Task requirements> Return every line below as is, leaving out the pictures.

Records provided>

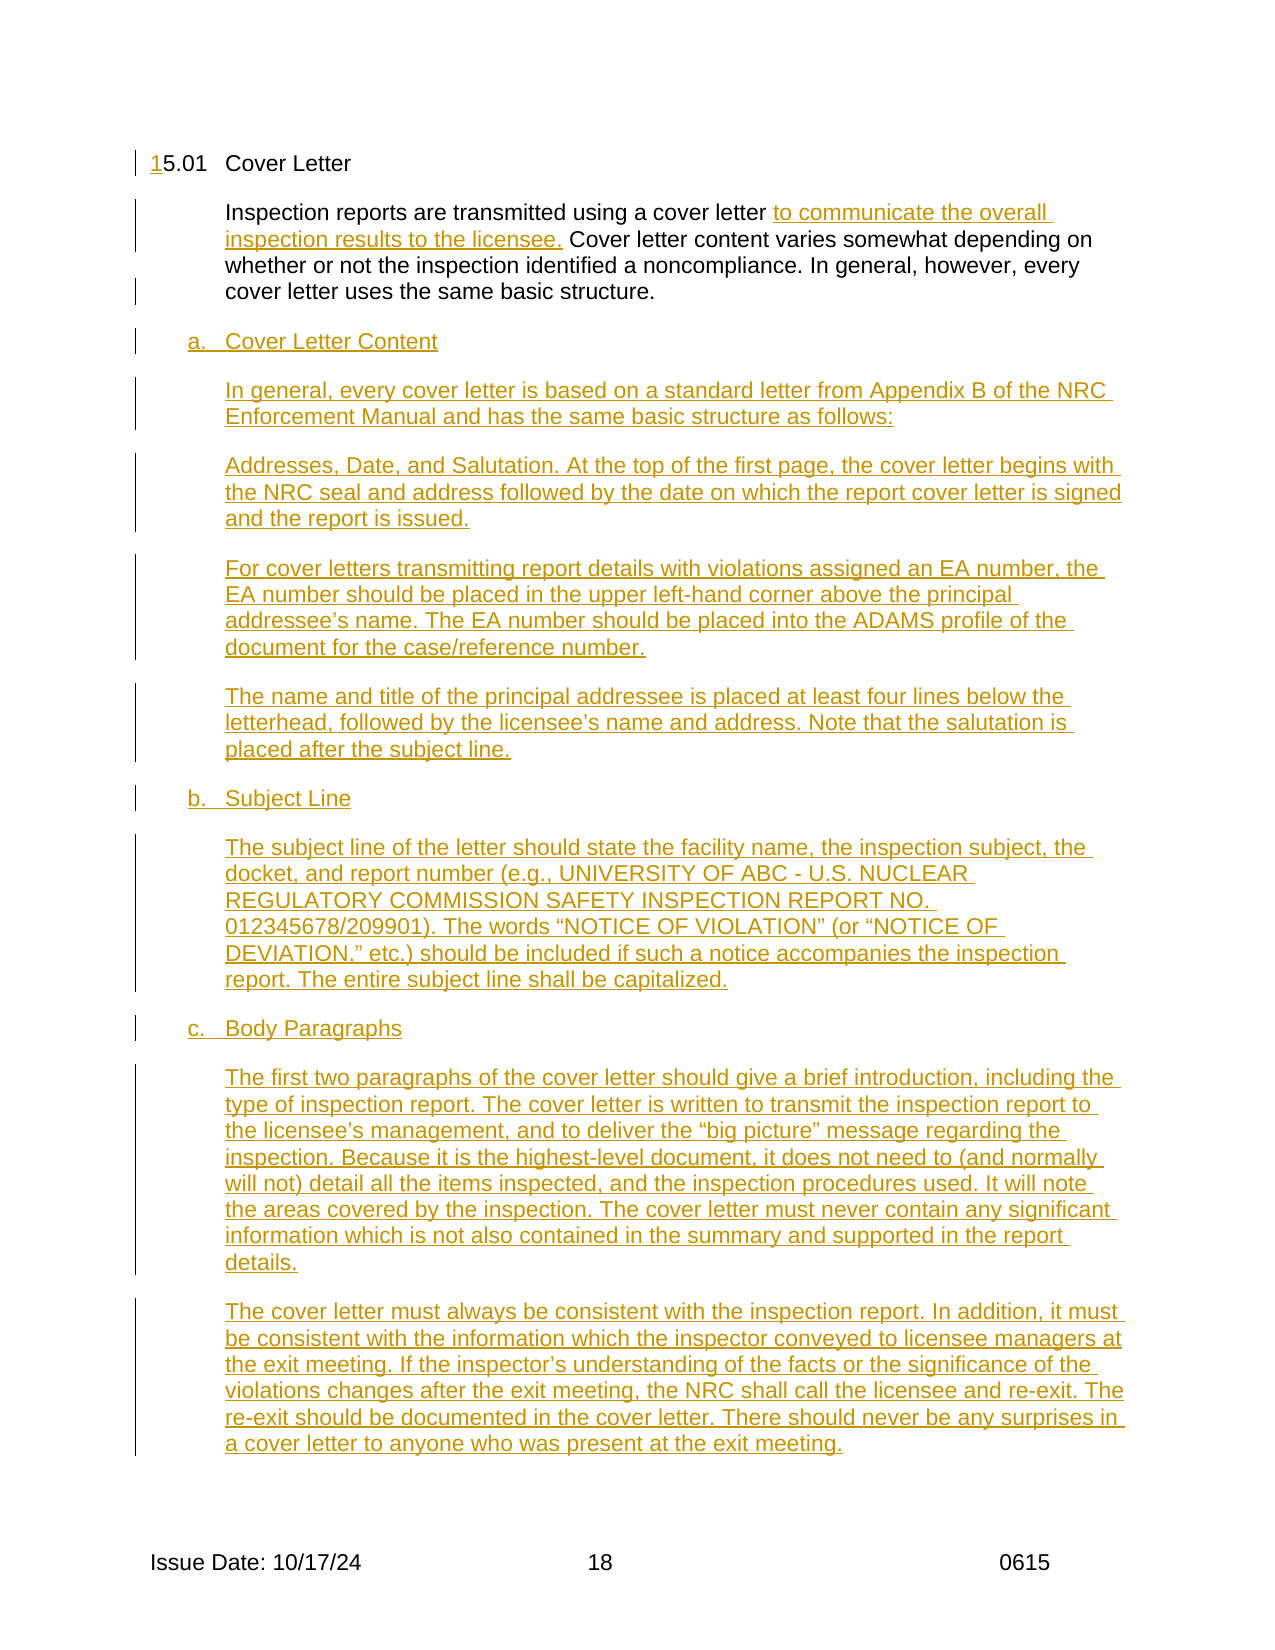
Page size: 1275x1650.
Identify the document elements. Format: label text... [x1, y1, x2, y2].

text Inspection reports are transmitted using a cover letter Cover letter content varies somewhat depending on whether or not the inspection identified a noncompliance. In general, however, every cover letter uses the same basic structure. [225, 199, 1125, 305]
subtitle 5.01 Cover Letter [150, 150, 1125, 176]
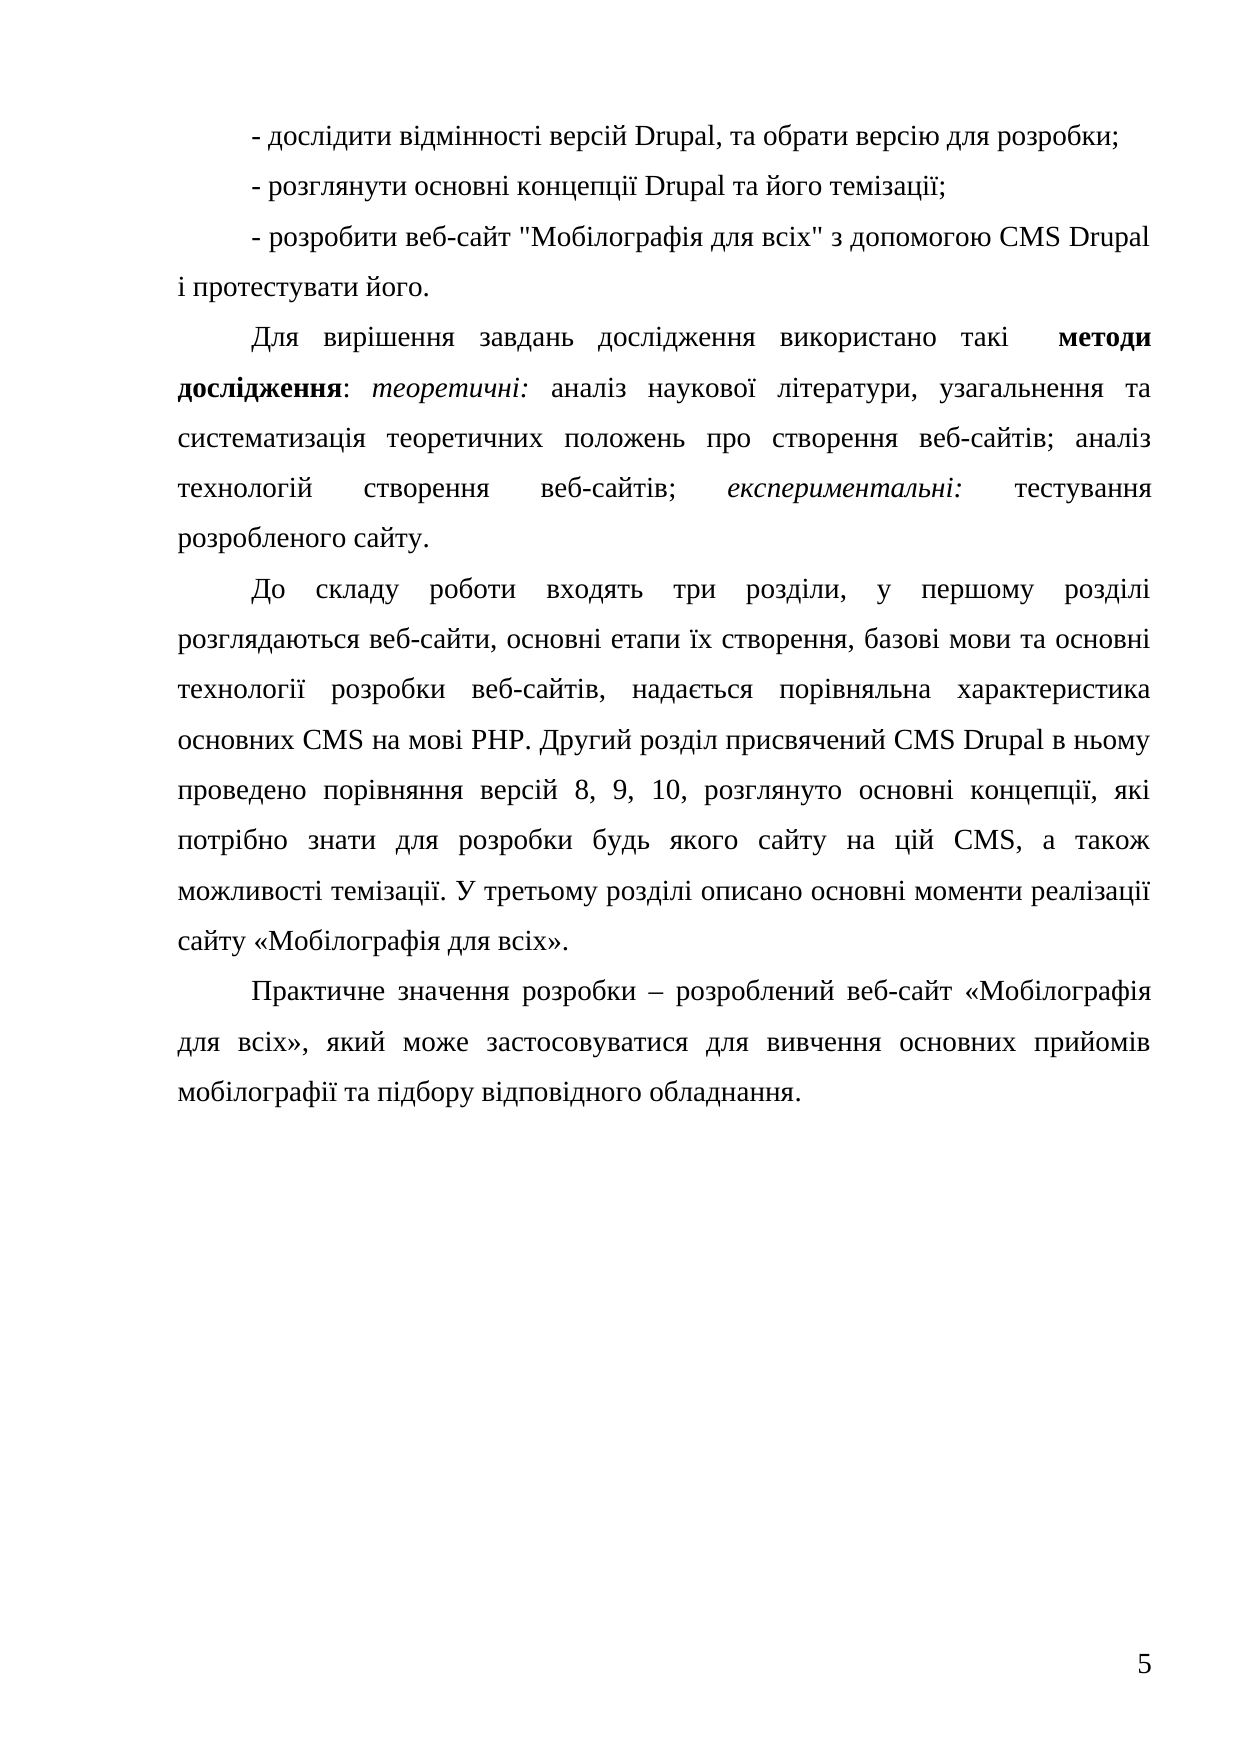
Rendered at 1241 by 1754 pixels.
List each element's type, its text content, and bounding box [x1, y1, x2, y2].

Solution to this problem>
Page size: 1275x1650.
Identify the document elements. Format: label text... [x1, y1, x2, y2].

text Inspection reports are transmitted using a cover letter Cover letter content varies somewhat depending on whether or not the inspection identified a noncompliance. In general, however, every cover letter uses the same basic structure. [225, 199, 1125, 305]
subtitle 5.01 Cover Letter [150, 150, 1125, 176]
Rendered at 1241 by 1754 pixels.
List each element's type, its text content, and bounding box [x1, y1, x2, y2].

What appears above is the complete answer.